101908blindness.jpgTasja Keetman

If you like a little sensual touch with your performance art—and really, who doesn't?—be sure to sit in the first row at BLIND.NESS, the dark and steamy new dance-theater piece by WaxFactory at P.S. 122. One dude up front who received a prolonged nuzzling from performer Erika Latta was overheard gushing as he walked out, "That was the best play I've seen in a long time!" I wouldn't go that far (then again, I was in the fifth row), and BLIND.NESS isn't so much a play as it is a dense multidisciplinary collage, but it does succeed as an uninhibited exploration of eros and all its attendant agony.

The strange spectacle begins with the electrical rasp of flickering overhead lights as the empty space is overtaken by four idiosyncratic performers: Latta in a kimono, Melody Bates evoking a malfunctioning android cocktail waitress, Gillian Chadsey suggesting a post-apocalyptic assassin who gets repeatedly shot, and Breeda Wool as a fragile, Kennedy-era socialite with an infinite array of panties to pull down. They gyrate through the room in a sort of four ring circus of anxiety and seduction, each with their own distinctive physical vocabulary that occasionally aligns in a strikingly coreographed unity. Each is a lost soul, taking turns at the mic to unleash confessions or text lifted from such sources as GG Allen's "I Wanna Fuck your Brains Out" and that Garbage song from Romeo and Juliet.

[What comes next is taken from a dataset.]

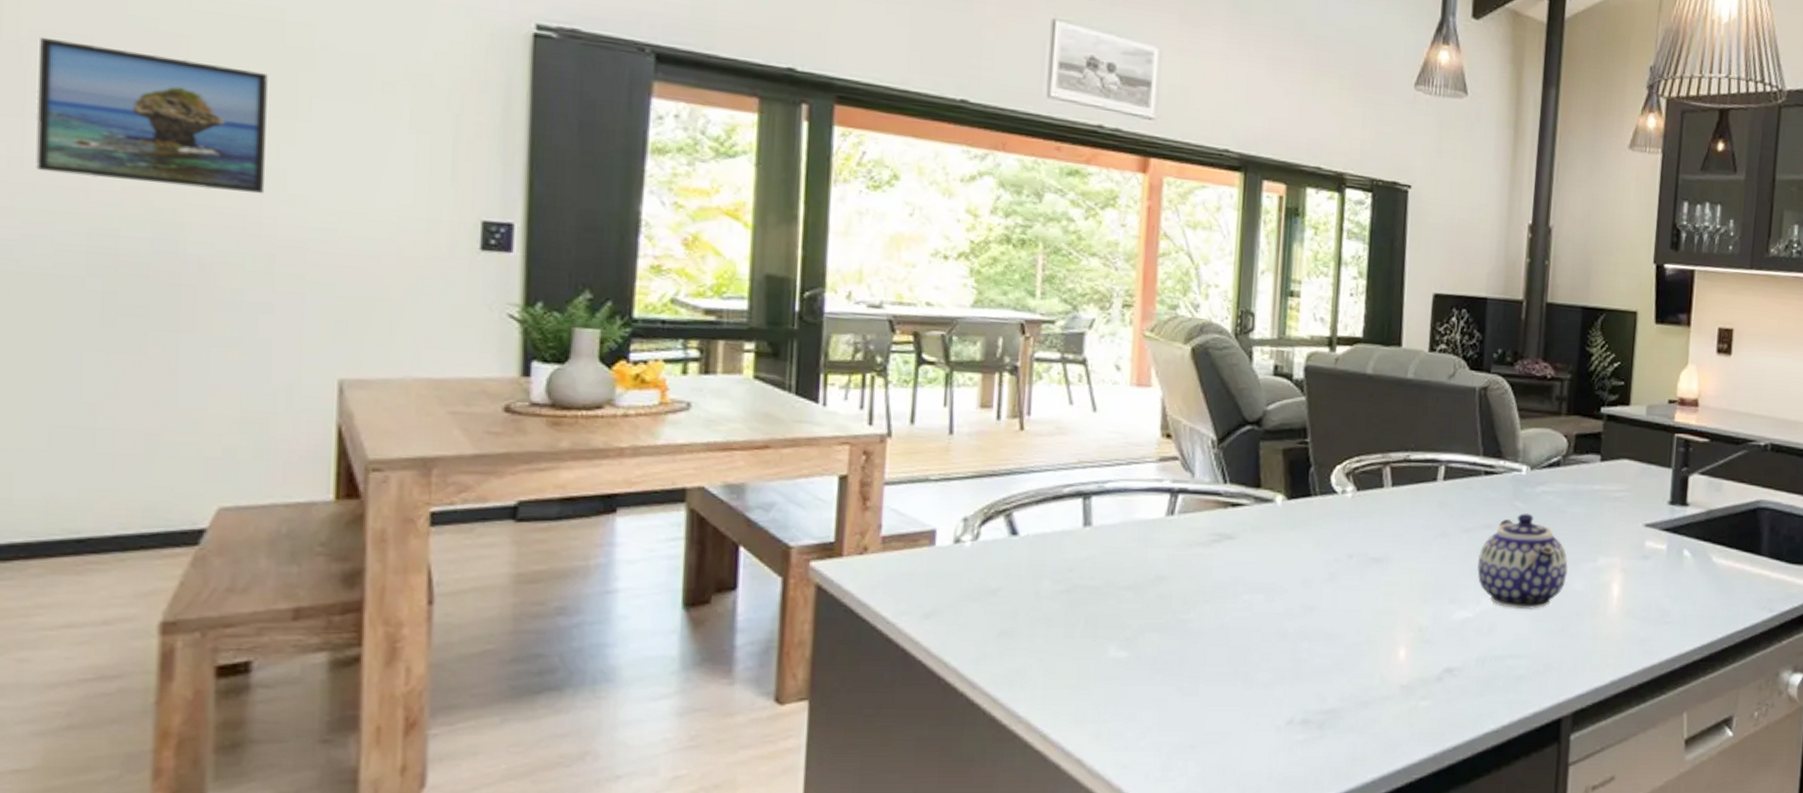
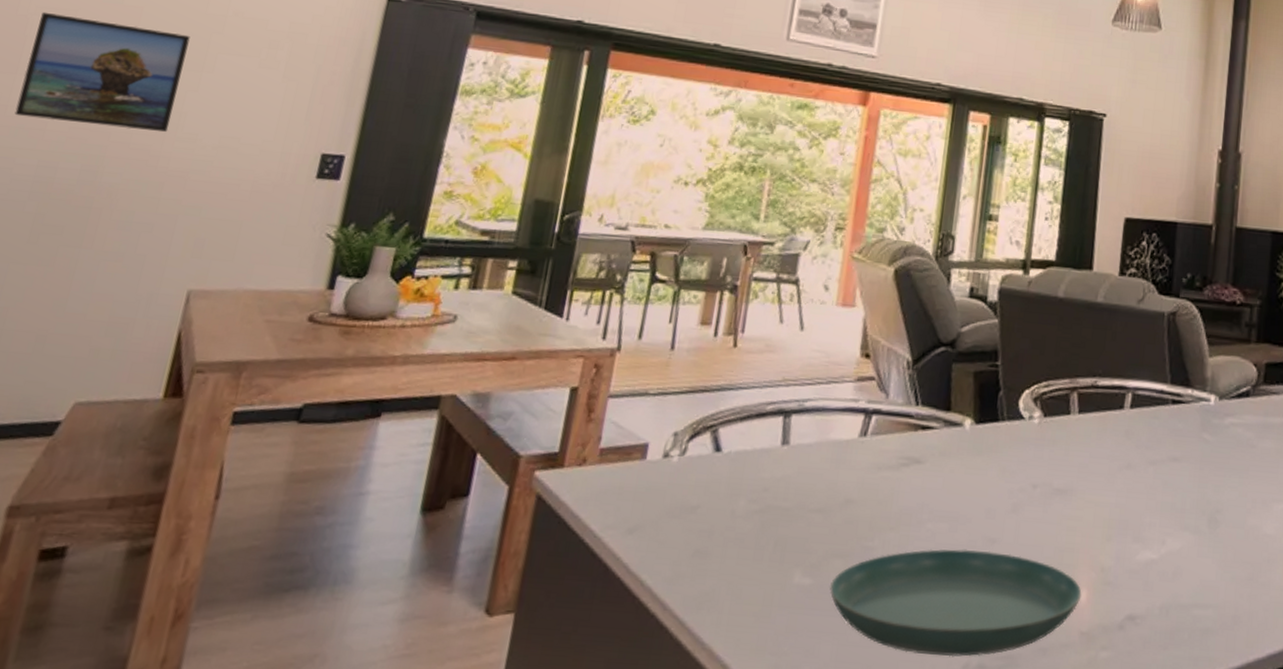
saucer: none [1147,617,1401,715] -> present [829,549,1082,657]
teapot: present [1477,513,1568,610] -> none [1163,446,1258,554]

As a whole, it's 50 minutes of oscillation between creepy and sexy, and includes such memorable tableaux as Latta devouring a whole papaya without swallowing; Chadsey disappearing into a big black garbage bag; Wool contorting her face into a grotesque knot, then losing her skirt and sliding a hand down her panties; and a long string of drool descending from Bates's lips to the stage floor like honey. If you're turned on by that infamous scene between Dennis Hopper and Isabella Rossellini in Blue Velvet, you'll go wild for this.

What makes BLIND.NESS compelling, besides the ensemble's bold physical expressiveness, is the tension between the come-on and the fall-out, between the random erotic encounter and the emptiness that can crush you the day after. In an article about the piece in The Brooklyn Rail, Wool compares its sensual atmosphere to Y Tu Mama Tambien, a film that “leaves the audience thinking, ‘Damn, I want to go have sex with someone.’” But isn't that the default position of most New Yorkers? BLIND.NESS is interesting because it turns you on and off simultaneously, making you wonder, for a minute at least, whether Cupid's arrow is worth the sting.